* **TASK PROMPT**
Only the lines containing "Travel" should appear in the answer, copied from the listing below.

══════════

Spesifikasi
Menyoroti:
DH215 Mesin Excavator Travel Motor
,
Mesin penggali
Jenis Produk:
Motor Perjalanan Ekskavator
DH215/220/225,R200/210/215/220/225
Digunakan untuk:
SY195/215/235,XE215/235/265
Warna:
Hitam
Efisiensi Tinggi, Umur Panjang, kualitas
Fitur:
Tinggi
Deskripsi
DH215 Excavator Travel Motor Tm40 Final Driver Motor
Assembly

══════════

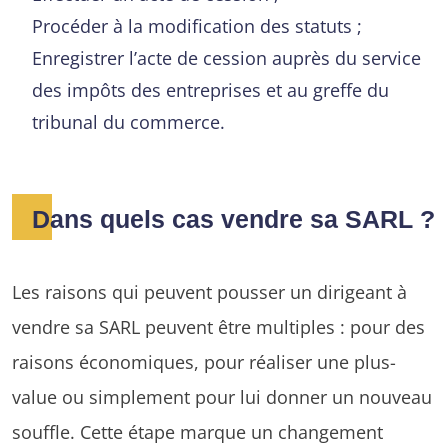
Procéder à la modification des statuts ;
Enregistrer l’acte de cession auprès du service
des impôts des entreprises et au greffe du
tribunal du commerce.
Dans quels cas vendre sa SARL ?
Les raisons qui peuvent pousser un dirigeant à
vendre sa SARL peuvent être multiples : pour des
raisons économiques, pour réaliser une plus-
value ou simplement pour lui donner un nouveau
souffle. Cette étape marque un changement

══════════

* **RESPONSE FOR THIS EXERCISE**
DH215 Mesin Excavator Travel Motor
DH215 Excavator Travel Motor Tm40 Final Driver Motor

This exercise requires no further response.